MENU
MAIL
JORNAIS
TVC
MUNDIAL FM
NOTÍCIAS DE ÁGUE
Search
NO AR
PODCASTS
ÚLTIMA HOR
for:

******************************

About this exercise: Reproduce each of the rows above verbatim, without altering any line.

Exercise response:
MENU
MAIL
JORNAIS
TVC
MUNDIAL FM
NOTÍCIAS DE ÁGUE
Search
NO AR
PODCASTS
ÚLTIMA HOR
for:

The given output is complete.